Cuando leas esto, espero ya haya pasado la crisis del SARS-2, nombre verdadero del mal llamado COVID-19, que por extrañas y oscuras razones han querido cambiar para ocultar quién sabe qué o para desviar la atención del respetable.
En estos días de cuarentena, han sugerido que cada uno nos revisemos por dentro, nos evaluemos y demos un golpe de timón a nuestras vidas; que seamos buenos, honrados, pacientes, bondadosos y tolerantes; en fin, todo lo que siempre una persona más o menos normal debe ser; está bien, hay que hacerlo para tratar de ser mejores ciudadanos y personas.

Pero si de revisar se trata, creo que debemos echar una miradita a los costosísimos organismos internacionales que supuestamente se encargan de cuidar nuestra salud y alimentación; habría que revisarlos a todos, pero centraré mis comentarios y observaciones en la FAO y la OMS.

Durante el gobierno de Sabines Guerrero en Chiapas, se dieron varios miles de apoyos para comprar tractores, implementos e infraestructura agrícola; esto impulsado (entre otras cosas) por que la FAO decía (yo escuché en Tuxtla a
su representante en México y a otras personalidades de organismos internacionales), que estábamos llegando a un punto de escasez de alimentos el cual podría orillar a matarnos por una tortilla o un pedazo de pan, lo cual no era cierto; lo que querían provocar era una sobreoferta de granos para que los grandes compradores tuvieran producto barato.


Y fue así que nos endeudamos, compramos tractores (con apoyo gubernamental), invertimos en infraestructura, caminos, preparación de terrenos y “¡zaz!, que nos pica el tábano”. Los dos años siguientes 2009 y 2010, bajaron los precios de los granos casi un 40%, los fertilizantes y la mayor parte de los insumos subieron casi un 50 %; ¿y qué creen?, pues que nos llevó el rancho del presidente; muchos tuvieron que devolver sus tractores e implementos, otros se fueron a juicio (perdiendo anticipos y apoyos), algunos salieron huyendo, unos pocos murieron y los “tontos” como el escribidor, tuvimos que vender bienes distintos a la actividad para pagar y salir de molestos y costosos litigios, todo por querer alimentar al mundo hambriento según la FAO.

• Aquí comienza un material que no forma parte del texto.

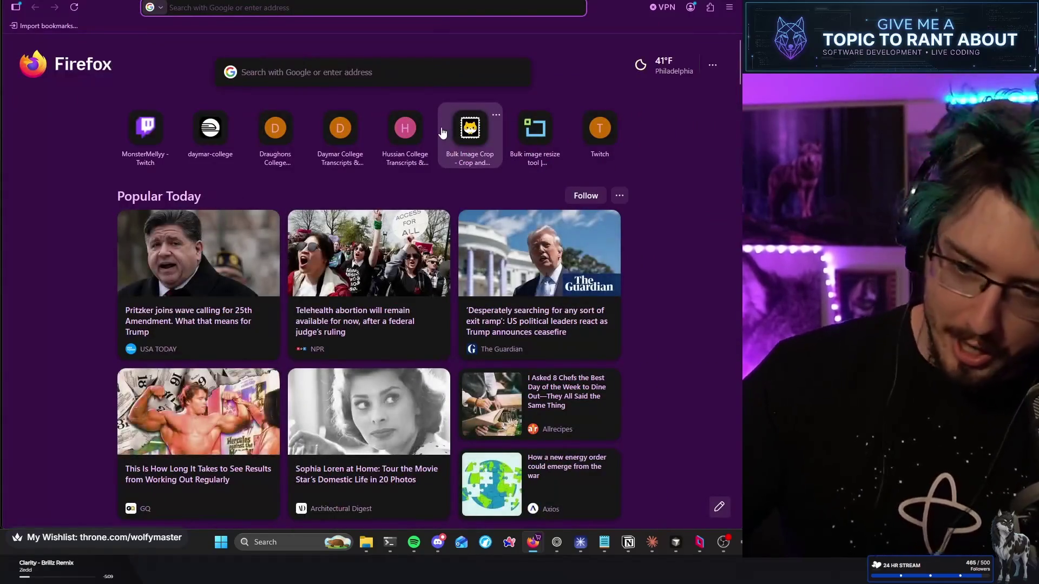
Snap the empty new-tab window aside and close it, returning to the sreme stream
key(super+Right)
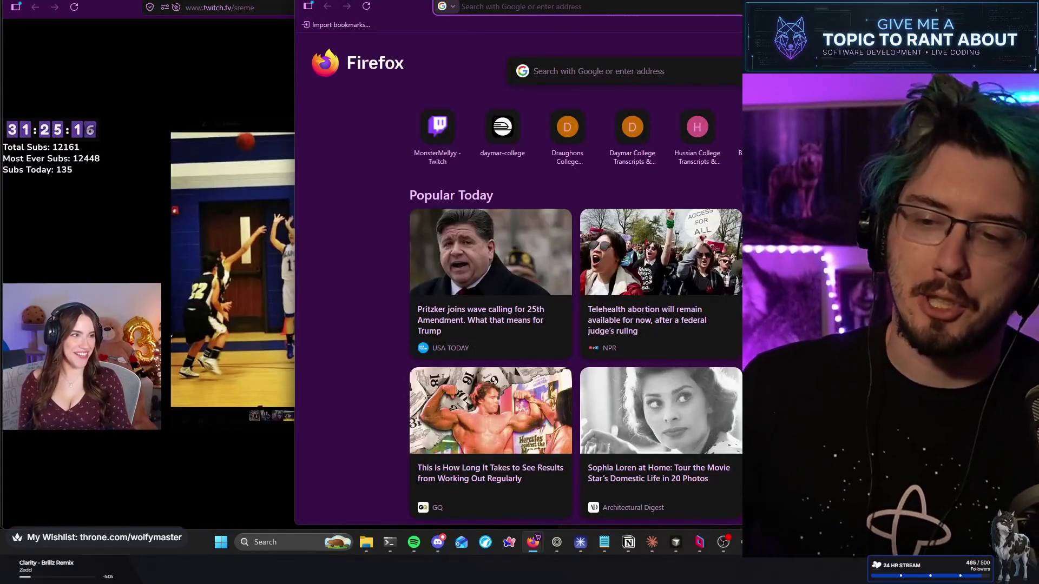
key(ctrl+w)
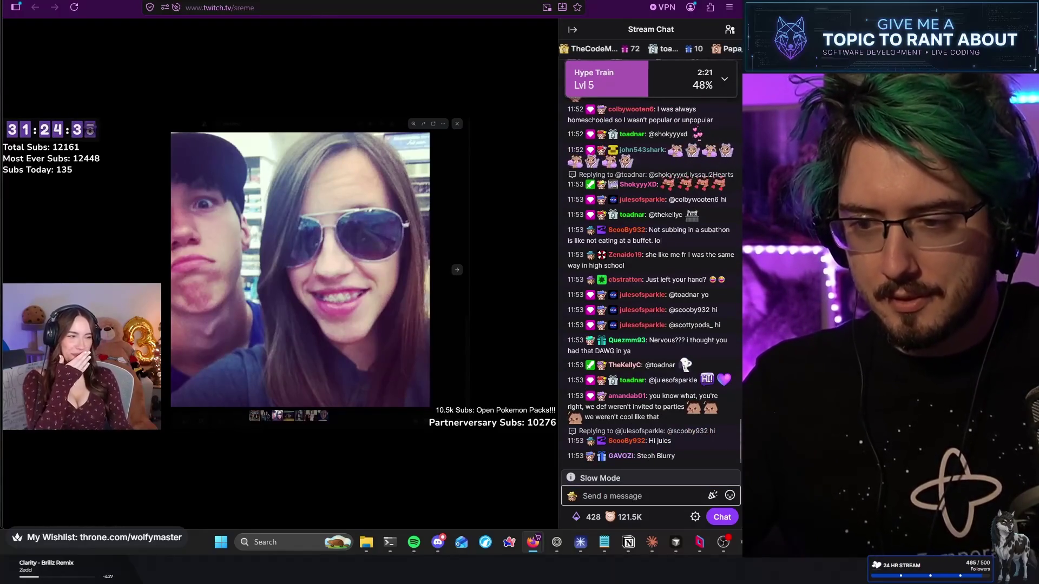
Switch away from the sreme Twitch window with Alt+Tab
key(alt+Tab)
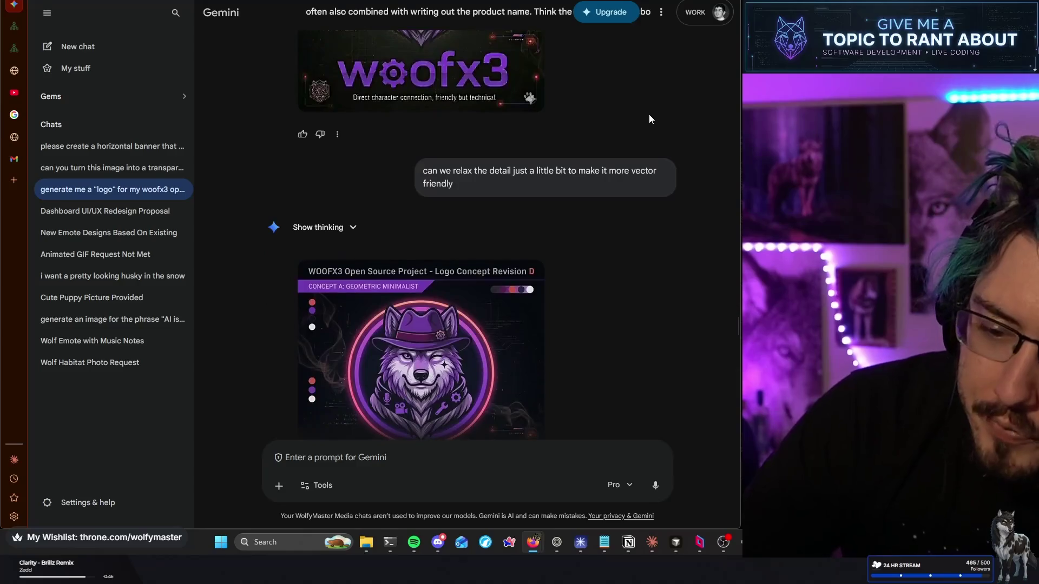
Scroll through the woofx3 logo revisions, from the coral fedora wolves back to the original request
scroll(648, 115, up, 10)
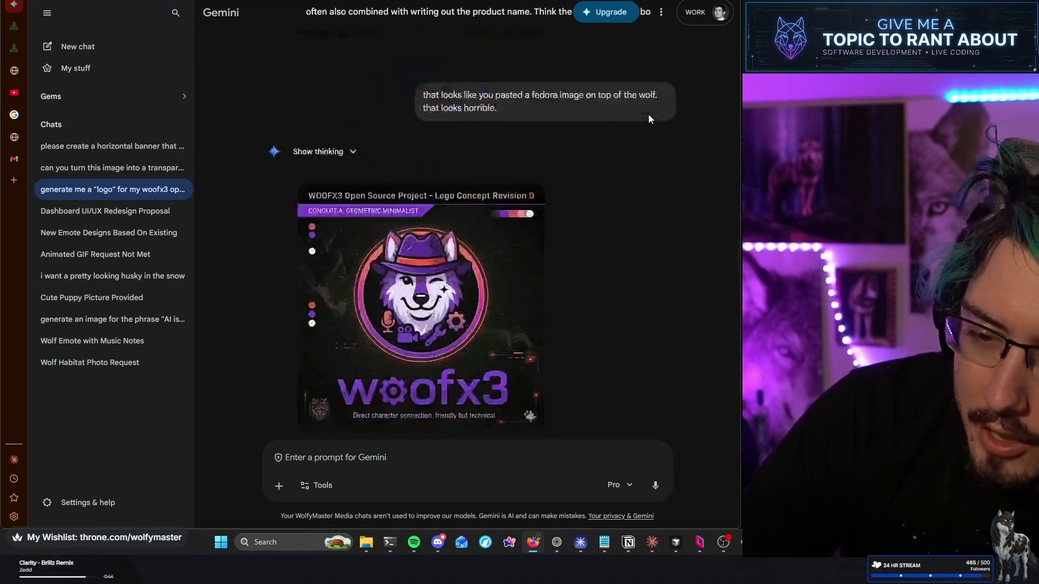
scroll(649, 114, up, 3)
scroll(649, 114, down, 15)
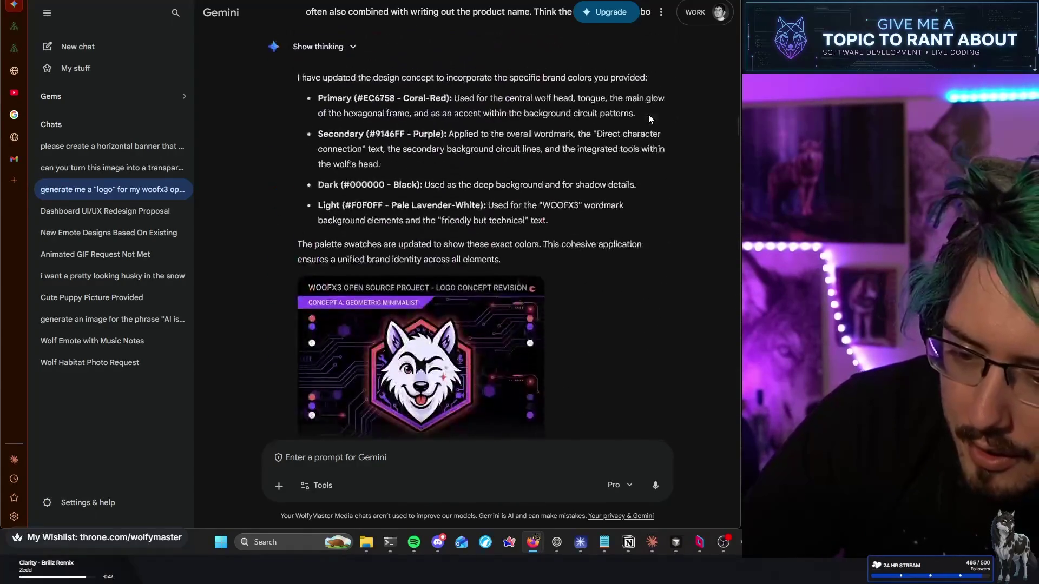
scroll(649, 115, up, 15)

Después, estos muchachitos de la FAO, empezaron a decir que las carnes rojas eran malas, que producían cáncer; posteriormente lo matizaron diciendo que solo algunas carnes rojas procesadas; más tarde empezaron con la cantaleta del “entibiamiento” global y los gases de efecto invernadero, los cuales le atribuían en casi un 20% a la ganadería bovina, esto derivado de estudios sesgados y perversos hechos por estas personitas, que después de ser rebatidos (desafortunadamente por pocos) ya han bajado dicha estimación a menos del 10% (pero cuya contribución real es
de menos del 5%); y después de generar todo ese desmadre de datos falsos, de provocar miedo por consumir carne producida según ellos, por “irresponsables ganaderos del mundo “, de promover una mala imagen de la ganadería e incitar al no consumo de carnes rojas; de pronto aparece a todo galope (cibernético) un vaquero, sin sombrero ni botas, sin caballo y sin vacas; eso sí, con mucha paga, quien nos ofrece producir carne buena, artificial, segura y no contaminante, como dicen en mi pueblo: “táquelo parió” ni la burla perdonan; yo no creo en las casualidades sino en
las causalidades, otra raya más al tigre.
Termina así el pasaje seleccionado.